Library ----- Table of Contents

34.5 - An Interim: A Lament

I am a sick man, a spiteful man,
Whose life has been a life of shame.
It may have been fortunate for my eyes
That in the dark, so long were my sins.
But woe to me, and for all seeking God!
My whole self is in the light,
And now I’ve realized,
I’ve been blind this whole time.
For all that I’ve done, I deserve no life.
In fact, for those with discerning eyes,
One may figure that I’ve taken many lives
(Though to this no synagogue of evil tells.
They’ll tell you to have compassion for bugs
Whilst celebrating the death of your own cells).

But what does it matter, for so long as I can die?
Suffer life long enough, and by the Word,
Those on high will tell you God will be by your side.
So say you live a life of lament. You win.
So say you live a life of joy. You win.
What’s the matter? God loves all people,
And there are those loved by God and all
And those loved by none at all, save for God.
Perhaps The Reader may posit a guess,
As to which lot I consider myself a part of.

Guess taken?
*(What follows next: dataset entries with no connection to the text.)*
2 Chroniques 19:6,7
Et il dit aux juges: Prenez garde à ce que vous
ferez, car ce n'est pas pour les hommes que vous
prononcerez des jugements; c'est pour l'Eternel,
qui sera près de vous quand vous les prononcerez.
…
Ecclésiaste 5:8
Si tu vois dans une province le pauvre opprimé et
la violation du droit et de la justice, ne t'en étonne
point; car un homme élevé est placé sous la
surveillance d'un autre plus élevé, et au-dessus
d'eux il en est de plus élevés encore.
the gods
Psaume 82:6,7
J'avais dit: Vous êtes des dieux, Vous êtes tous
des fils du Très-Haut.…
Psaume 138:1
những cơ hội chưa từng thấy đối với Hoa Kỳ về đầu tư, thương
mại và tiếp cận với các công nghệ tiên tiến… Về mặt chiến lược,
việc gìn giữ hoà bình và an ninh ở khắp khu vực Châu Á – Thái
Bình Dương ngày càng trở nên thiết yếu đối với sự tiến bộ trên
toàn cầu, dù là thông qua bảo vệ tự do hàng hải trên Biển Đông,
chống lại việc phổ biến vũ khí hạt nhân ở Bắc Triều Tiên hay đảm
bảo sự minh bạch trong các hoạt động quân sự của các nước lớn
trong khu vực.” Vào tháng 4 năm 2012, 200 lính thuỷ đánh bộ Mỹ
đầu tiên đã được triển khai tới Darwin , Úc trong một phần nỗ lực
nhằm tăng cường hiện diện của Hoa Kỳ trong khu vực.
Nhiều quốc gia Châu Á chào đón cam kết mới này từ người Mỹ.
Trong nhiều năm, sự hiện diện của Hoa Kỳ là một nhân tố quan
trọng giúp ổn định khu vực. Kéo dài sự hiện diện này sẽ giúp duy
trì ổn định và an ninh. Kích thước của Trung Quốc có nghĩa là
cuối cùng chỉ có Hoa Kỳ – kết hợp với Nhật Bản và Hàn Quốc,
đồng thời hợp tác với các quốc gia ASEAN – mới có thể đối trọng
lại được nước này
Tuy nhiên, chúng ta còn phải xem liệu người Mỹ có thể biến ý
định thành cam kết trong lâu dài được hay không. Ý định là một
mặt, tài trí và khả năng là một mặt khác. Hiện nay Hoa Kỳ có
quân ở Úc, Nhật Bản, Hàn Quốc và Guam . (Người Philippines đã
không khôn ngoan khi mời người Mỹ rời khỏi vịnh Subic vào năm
Well either way it doesn’t matter.
Too much of my soul has been thrown in the light.
They don’t see it, no probably not,
Not with their joyful and happy songs.
These verses are getting too long, and the meter’s off.
Ah well, what does it matter.
As they say, one can’t always play to the gallery,
And perhaps this work deserves a particular interim
Written in a style of tradition almost forgotten.
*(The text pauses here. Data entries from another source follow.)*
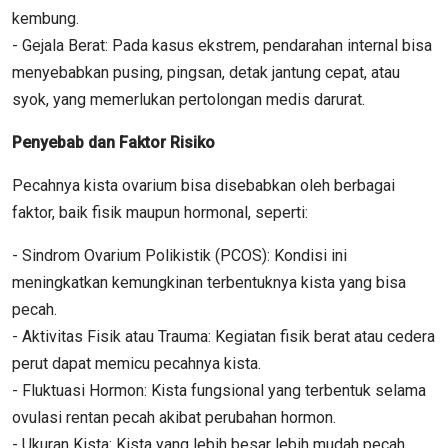
kembung.
- Gejala Berat: Pada kasus ekstrem, pendarahan internal bisa
menyebabkan pusing, pingsan, detak jantung cepat, atau
syok, yang memerlukan pertolongan medis darurat.
Penyebab dan Faktor Risiko
Pecahnya kista ovarium bisa disebabkan oleh berbagai
faktor, baik fisik maupun hormonal, seperti:
- Sindrom Ovarium Polikistik (PCOS): Kondisi ini
meningkatkan kemungkinan terbentuknya kista yang bisa
pecah.
- Aktivitas Fisik atau Trauma: Kegiatan fisik berat atau cedera
perut dapat memicu pecahnya kista.
- Fluktuasi Hormon: Kista fungsional yang terbentuk selama
ovulasi rentan pecah akibat perubahan hormon.
- Ukuran Kista: Kista yang lebih besar lebih mudah pecah.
So, as I was saying, joyful and happy songs.
It hurts for me to see, they deserve those things.
Oh yes, for sure, some were born beautiful,
Some were born with money, with good homes,
With… good moral upbringings I’ve never had.
Kyrie Eleison.

God, God.
Why do I give them a vessel to express themselves?
Forgive me Father, help me please.
Let me express myself, and let your Spirit speak.
In brevity, pray I speak as the godly.
I have an idea as to what I’ll pray.
Pray Father, this idea is yours.

Oh forgive me Father, for my sins.
How many times have I sinned?
How many times have I been deaf to your screams?
Each time you’re nailed across, each time you bleed.
But what worth are these words?
I only want to be saved,
So I’ll crucify you as many times as it takes.
And why would you volunteer for this task,
To save, again and again, a worthless one like me
Of which, if knowing the full body of my soul,
Not one would love.
So why God, I speak to the God who loves everyone,
Why should I weep knowing that you love me,
When I should be loved by no one save for thee?
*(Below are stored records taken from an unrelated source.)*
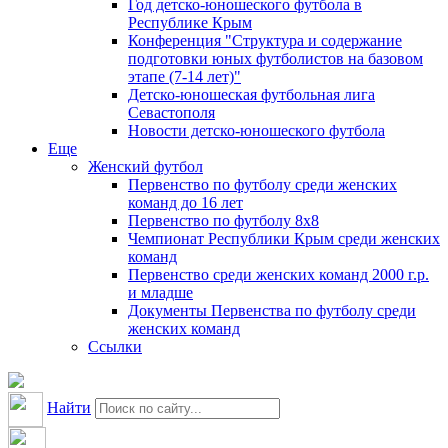
Год детско-юношеского футбола в
Республике Крым
Конференция "Структура и содержание
подготовки юных футболистов на базовом
этапе (7-14 лет)"
Детско-юношеская футбольная лига
Севастополя
Новости детско-юношеского футбола
Еще
Женский футбол
Первенство по футболу среди женских
команд до 16 лет
Первенство по футболу 8х8
Чемпионат Республики Крым среди женских
команд
Первенство среди женских команд 2000 г.р.
и младше
Документы Первенства по футболу среди
женских команд
Ссылки
Найти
Oh Father, I confess, I hate how I am.
I am a jealous, envious, and spiteful man,
I say ‘There are those loved by the world and God.
How come I’m only loved by God!’
Perhaps Hell whispers in my ear,
That their good wishes, their prayers;
Abel has his portion, but he prattles on
With an endless list of moral platitudes,
And to what end? To keep me below,
To keep me from sending them harm?
Kyrie Eleison.

What folly do I allow to be expressed?
I have no body fit for war.
Abel shall keep his portion,
Even if I were to become a bandit,
Lord, how grateful I am that you would protect him.